**Problem to work on:** Please find all lines containing "output" in the listing below and copy them.
**** Exercise data ****
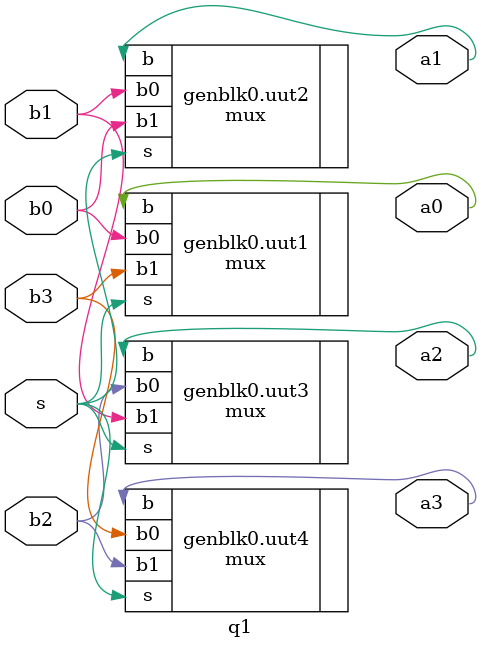
<source format=v>
`timescale 1ns / 1ps


module q1(input b0,b1,b2,b3,s, output a0,a1,a2,a3 );
begin
mux uut1(.b0(b0),.b1(b3),.b(a0),.s(s));
mux uut2(.b0(b1),.b1(b0),.b(a1),.s(s));
mux uut3(.b0(b2),.b1(b1),.b(a2),.s(s));
mux uut4(.b0(b3),.b1(b2),.b(a3),.s(s));
end
endmodule

</source>
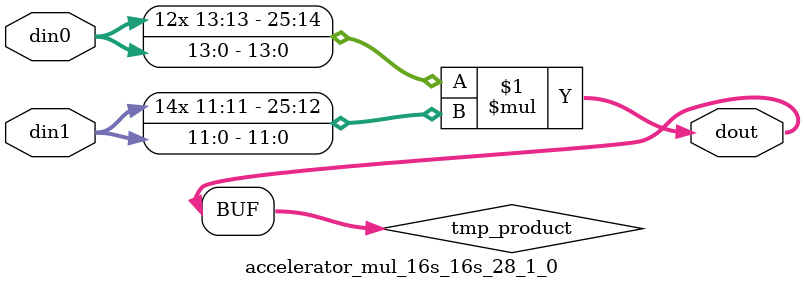
<source format=v>

`timescale 1 ns / 1 ps

  module accelerator_mul_16s_16s_28_1_0(din0, din1, dout);
parameter ID = 1;
parameter NUM_STAGE = 0;
parameter din0_WIDTH = 14;
parameter din1_WIDTH = 12;
parameter dout_WIDTH = 26;

input [din0_WIDTH - 1 : 0] din0; 
input [din1_WIDTH - 1 : 0] din1; 
output [dout_WIDTH - 1 : 0] dout;

wire signed [dout_WIDTH - 1 : 0] tmp_product;













assign tmp_product = $signed(din0) * $signed(din1);








assign dout = tmp_product;







endmodule

</source>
****
**Completed exercise:**
module q1(input b0,b1,b2,b3,s, output a0,a1,a2,a3 );
output [dout_WIDTH - 1 : 0] dout;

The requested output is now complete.